I’ll attach some code with comments describing how strangely and differently DT deals with different parameters for the “set data” command.
set dtrootgroup to "Inbox_test"
set source_URL to "file://localhost/folders/Scrapbook/20050310200743/index.html"
(*
dealing with scrapbook folder, looping and repeating, dealing with index.dat etc....
i'm happy to share it once we've solved this set data-thing....
*)
create_new_rec_webarchive("Das Leben als Chance zur Krise", source_URL, "www.test.de/order/blub.html", {"history", "warfare"}, dtrootgroup, "20050310162344")
on create_new_rec_webarchive(theTitle, scrapbookURL, originURL, scrapbookfolder, devonwebstoregroup, timestamp)
tell application "DEVONthink Pro"
try
-- Set target group
set AppleScript's text item delimiters to {"/"}
set targetpath to devonwebstoregroup & "/" & (scrapbookfolder as string)
set AppleScript's text item delimiters to {""}
set targetlocation to create location targetpath
-- Create Record
set theArchive to create record with {name:theTitle, type:html, URL:originURL, path:scrapbookURL} in targetlocation
--#########################
--##### the crucial DT lines
-- Fill the webarchive with content
--set data of theArchive to download web archive from scrapbookURL
-- content not displayed in dt if disconnected from source,
-- "open with...> safari" works fine
--set data of theArchive to download web archive from "http://www.heise.de/newsticker/meldung/87932"
-- works fine in script, shows page in DT even with
--airport off, everything's just perfect
set data of theArchive to download web archive from "http://localhost/~meandmyhome/index.html"
--raises err 1700 from dt, even though the
--URL mentioned works fine in Safari
--set data of theArchive to download web archive from "http://localhost/~meandmyhome/scrapbookroot/20050310200743/index.html"

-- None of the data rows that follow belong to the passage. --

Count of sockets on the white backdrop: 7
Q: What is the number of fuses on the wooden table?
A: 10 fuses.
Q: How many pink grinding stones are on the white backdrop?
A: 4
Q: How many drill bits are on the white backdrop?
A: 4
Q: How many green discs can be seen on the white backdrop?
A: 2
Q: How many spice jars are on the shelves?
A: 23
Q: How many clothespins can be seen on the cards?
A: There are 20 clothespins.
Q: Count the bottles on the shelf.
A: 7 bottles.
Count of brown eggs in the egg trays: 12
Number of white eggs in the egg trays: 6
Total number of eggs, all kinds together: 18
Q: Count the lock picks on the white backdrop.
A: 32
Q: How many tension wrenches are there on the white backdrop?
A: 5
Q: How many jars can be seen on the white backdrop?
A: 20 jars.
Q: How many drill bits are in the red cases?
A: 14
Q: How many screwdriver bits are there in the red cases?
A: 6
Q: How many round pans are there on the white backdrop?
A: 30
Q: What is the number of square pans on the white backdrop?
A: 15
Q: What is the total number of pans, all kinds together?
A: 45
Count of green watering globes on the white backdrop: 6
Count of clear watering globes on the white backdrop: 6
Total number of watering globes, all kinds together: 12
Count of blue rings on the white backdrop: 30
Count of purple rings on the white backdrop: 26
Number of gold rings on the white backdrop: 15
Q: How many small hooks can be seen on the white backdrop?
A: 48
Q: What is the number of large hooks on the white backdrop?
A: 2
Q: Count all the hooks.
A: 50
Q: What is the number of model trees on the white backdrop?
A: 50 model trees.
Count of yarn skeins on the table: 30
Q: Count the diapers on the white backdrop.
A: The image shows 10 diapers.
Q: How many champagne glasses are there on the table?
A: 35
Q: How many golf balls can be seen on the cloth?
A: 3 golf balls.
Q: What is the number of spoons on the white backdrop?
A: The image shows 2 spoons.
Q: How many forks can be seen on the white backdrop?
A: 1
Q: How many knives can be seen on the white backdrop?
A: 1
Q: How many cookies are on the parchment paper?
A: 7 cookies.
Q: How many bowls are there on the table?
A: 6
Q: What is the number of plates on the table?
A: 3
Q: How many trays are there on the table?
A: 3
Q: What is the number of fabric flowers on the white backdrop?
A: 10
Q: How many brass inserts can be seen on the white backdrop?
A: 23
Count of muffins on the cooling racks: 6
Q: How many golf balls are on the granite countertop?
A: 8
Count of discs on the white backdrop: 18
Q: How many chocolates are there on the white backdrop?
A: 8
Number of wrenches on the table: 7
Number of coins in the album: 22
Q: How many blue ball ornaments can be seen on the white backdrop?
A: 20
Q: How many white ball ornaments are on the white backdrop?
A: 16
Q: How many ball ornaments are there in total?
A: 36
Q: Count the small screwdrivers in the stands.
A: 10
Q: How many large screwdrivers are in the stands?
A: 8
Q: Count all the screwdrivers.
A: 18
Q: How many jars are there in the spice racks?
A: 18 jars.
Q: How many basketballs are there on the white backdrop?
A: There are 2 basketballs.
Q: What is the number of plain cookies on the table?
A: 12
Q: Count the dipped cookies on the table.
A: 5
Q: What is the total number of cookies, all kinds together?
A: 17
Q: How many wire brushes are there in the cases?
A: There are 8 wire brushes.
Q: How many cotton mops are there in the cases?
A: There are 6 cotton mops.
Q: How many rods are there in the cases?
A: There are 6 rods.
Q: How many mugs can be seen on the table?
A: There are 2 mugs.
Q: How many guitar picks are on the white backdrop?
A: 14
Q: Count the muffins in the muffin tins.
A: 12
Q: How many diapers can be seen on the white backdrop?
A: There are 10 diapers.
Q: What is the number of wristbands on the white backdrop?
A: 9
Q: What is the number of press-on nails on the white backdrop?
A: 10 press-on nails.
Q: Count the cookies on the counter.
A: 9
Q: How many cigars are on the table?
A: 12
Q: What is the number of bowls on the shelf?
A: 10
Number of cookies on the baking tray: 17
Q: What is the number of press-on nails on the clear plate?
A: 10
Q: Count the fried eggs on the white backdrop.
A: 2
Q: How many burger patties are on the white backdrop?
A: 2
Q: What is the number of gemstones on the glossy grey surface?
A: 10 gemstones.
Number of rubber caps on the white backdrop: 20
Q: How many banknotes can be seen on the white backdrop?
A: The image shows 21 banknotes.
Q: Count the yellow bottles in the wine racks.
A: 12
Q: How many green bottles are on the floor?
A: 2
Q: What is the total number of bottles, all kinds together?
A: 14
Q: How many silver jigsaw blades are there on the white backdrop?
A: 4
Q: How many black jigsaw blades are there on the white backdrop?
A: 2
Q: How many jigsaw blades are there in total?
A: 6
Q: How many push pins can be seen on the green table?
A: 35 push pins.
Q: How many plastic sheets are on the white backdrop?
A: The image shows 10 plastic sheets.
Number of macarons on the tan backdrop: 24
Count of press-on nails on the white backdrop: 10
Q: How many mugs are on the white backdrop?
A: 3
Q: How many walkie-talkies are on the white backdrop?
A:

--raises err 1700 from dt, even though the
--URL mentioned works fine in Safari
-- stuff commented out
--set path of theArchive to scrapbookURL
--set URL of theArchive to originURL
--set comments = folder
--set creation date = timestamp...
--..omitted stuff
on error errText number errNum
log "###ERROR: " & scrapbookURL
log errText & ", " & errNum
end try
end tell
end create_new_rec_webarchive